While we need to cautious all the times, the terrorist needs just a single opportunity or one oversight on our part to strike all over again. So, we can never afford to lower our guard. But even with all our resources, it is just not possible to man and police each and every inch of the length and breadth of this country. So more than anything else, we need a conscientious and responsible citizen who needs to be careful and cautious all the times. After all, these are not normal times. We can not only blame our political class or the Government and free ourselves of all our responsibilities that devolve upon us as a citizen of this country. After all, it is the people who are the real leaders in a democracy.

One feels that that concept of ‘Neighbourhood Watch’ and ‘Community Policing’ needs to be operationalized more than is done presently. The National Cadet Corps, National Service Scheme and our Civil Defence systems should be further reinforced and be made more broad-based. Their beefing up would mean educating and training common citizens for the purposes of reinforcing our internal security system.
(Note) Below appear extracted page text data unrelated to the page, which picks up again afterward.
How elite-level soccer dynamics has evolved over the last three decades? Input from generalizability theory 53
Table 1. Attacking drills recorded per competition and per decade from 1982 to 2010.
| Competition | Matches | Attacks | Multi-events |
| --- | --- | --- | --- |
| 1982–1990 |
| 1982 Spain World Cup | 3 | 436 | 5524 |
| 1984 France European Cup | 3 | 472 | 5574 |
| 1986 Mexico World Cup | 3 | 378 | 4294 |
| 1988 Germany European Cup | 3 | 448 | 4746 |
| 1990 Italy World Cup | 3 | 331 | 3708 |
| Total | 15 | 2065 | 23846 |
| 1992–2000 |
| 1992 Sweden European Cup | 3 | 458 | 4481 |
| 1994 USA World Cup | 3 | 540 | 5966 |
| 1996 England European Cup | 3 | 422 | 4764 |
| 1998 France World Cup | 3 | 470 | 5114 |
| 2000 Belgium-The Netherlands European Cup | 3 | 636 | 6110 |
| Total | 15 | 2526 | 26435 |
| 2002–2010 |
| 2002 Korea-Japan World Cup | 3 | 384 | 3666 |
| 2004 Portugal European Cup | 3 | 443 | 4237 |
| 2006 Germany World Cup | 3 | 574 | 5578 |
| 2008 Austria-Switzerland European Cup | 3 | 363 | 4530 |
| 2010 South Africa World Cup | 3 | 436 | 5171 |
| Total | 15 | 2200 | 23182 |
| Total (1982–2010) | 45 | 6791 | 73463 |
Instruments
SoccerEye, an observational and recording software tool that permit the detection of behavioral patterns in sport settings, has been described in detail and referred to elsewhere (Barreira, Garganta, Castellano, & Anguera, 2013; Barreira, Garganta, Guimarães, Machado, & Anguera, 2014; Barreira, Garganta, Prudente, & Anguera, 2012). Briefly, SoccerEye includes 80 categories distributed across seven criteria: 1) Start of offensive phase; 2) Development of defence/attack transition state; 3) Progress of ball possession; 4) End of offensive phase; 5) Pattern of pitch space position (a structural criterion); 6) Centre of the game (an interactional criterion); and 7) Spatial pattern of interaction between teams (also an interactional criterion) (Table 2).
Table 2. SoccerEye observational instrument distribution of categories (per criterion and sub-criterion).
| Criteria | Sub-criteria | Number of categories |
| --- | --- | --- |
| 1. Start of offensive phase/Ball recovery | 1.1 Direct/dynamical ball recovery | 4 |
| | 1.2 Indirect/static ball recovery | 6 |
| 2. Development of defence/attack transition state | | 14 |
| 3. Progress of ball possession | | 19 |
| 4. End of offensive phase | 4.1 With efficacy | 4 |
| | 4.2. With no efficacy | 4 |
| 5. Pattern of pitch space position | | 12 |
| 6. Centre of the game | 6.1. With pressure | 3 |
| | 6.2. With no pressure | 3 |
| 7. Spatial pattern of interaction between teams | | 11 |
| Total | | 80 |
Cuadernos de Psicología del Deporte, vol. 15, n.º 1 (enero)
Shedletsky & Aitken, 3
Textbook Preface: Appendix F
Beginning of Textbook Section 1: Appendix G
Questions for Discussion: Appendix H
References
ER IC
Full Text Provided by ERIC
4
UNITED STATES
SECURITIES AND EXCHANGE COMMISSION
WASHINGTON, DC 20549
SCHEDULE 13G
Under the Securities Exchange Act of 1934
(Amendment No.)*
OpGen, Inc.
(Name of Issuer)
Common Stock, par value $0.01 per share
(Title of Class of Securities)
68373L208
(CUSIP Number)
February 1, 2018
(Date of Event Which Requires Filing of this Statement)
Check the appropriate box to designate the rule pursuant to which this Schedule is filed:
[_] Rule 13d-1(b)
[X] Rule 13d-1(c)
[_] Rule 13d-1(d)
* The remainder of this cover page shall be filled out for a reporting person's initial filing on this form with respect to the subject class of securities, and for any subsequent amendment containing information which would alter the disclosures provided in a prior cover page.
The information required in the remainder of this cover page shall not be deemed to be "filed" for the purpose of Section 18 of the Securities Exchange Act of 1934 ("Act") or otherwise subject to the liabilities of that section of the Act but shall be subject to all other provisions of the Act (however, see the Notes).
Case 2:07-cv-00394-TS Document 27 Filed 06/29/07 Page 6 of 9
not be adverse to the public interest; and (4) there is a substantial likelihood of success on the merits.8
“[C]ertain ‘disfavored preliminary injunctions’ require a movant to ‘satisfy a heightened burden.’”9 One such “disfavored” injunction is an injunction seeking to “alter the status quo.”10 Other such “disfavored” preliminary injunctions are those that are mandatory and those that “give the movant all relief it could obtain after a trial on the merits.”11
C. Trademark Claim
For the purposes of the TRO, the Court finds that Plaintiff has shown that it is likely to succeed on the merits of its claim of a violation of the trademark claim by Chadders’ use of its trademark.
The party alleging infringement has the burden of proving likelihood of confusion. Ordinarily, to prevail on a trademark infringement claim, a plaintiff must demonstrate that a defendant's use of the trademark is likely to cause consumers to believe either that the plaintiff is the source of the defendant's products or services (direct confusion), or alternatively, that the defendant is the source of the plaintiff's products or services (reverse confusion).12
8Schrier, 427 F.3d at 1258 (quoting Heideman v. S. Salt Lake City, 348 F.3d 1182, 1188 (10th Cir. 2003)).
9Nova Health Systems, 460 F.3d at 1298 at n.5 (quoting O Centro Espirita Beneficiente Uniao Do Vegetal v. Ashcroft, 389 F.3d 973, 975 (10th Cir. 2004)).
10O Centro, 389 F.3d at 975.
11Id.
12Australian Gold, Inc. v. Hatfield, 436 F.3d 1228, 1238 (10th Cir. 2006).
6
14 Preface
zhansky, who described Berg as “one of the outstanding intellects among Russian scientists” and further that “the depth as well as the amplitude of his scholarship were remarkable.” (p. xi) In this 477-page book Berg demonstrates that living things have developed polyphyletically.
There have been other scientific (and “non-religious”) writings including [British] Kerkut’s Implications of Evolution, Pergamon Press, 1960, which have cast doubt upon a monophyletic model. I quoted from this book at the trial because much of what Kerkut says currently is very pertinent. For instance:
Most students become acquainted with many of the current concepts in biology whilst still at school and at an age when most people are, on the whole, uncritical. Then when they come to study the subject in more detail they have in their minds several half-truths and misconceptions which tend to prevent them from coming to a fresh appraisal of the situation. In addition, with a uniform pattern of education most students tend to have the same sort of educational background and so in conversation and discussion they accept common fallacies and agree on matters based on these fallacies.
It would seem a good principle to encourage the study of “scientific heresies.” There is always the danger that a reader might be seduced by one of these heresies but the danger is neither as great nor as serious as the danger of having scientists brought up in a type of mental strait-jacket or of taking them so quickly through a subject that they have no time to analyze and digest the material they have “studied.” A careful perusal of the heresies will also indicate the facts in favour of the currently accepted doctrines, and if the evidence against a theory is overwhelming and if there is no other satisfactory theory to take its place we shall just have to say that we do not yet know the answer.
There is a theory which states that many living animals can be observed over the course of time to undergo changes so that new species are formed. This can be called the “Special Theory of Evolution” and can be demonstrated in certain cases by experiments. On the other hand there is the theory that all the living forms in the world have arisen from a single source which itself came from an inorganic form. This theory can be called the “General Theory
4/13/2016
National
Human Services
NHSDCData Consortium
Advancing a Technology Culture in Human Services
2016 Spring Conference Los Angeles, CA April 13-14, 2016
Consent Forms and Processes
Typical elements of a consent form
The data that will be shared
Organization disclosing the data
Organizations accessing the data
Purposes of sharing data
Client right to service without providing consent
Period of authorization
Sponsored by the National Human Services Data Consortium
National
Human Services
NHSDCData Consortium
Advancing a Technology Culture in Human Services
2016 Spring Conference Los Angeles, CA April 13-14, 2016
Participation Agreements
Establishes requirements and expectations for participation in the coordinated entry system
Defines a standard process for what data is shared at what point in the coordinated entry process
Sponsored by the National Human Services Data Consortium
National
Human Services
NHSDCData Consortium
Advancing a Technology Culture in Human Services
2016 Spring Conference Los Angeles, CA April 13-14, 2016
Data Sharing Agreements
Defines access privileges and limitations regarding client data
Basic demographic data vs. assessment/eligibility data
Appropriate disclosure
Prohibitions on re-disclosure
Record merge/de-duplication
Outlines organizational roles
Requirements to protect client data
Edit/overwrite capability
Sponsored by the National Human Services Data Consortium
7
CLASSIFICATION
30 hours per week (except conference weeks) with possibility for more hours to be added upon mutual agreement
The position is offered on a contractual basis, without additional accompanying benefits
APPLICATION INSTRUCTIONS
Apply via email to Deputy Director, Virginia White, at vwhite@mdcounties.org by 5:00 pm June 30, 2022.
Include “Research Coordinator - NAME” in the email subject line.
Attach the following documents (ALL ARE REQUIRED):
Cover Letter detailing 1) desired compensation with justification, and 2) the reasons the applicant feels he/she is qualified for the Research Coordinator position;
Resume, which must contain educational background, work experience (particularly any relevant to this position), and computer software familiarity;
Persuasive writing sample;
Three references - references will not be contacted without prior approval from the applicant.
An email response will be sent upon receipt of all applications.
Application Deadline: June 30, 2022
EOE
Having more watchful and responsible citizens should solve much of our problems. We also need to upgrade the basic security measures. It should be made compulsory for the crowded establishments including markets, malls, hotels, cafeteria, restaurants, hospitals and education centres to put in place basic security measures including installation of security gates, latest metal/explosive detectors, installation of close-circuit cameras and a system of identity check besides building a city surveillance system by the local police.

3 comments:

Nagesh said...
This comment has been removed by the author.
Kumar said...

Dear Saumitra

You have indeed written a very good article. Though I have reservations about the setting up of the NIA, I have always been calling for neighbourhood watch and community policing. I believe that alert citizenry will go a long way in preventing terrorist activities.

Regards
Kumar (your hi5 friend)

Nagesh said...

Dear Sir,

I find all your Posts very educative.Thanks a lot :)

I have a comment,

Indian civil society is very emotional.to say that.

1. when the thelka tapes were exposed, People were protesting in the same way as they did, post our mumbai 26/11.

2.when the Tsunnami or Gujarat Earth Quake happened,The very same people donated to the vicitims of these great disasters.
People just donated ,they never bothered(majority) about the reconstruction.

there are many case studies like this,So the government of the day must be in a position to channelize this strength.the community policing,creating environmental awareness etc, are all efforts to mobilize the civil society.

Hence , the need of the hour is, both Politicians and Civil society needs to get educated, They should realize each others strengths and weaknesses.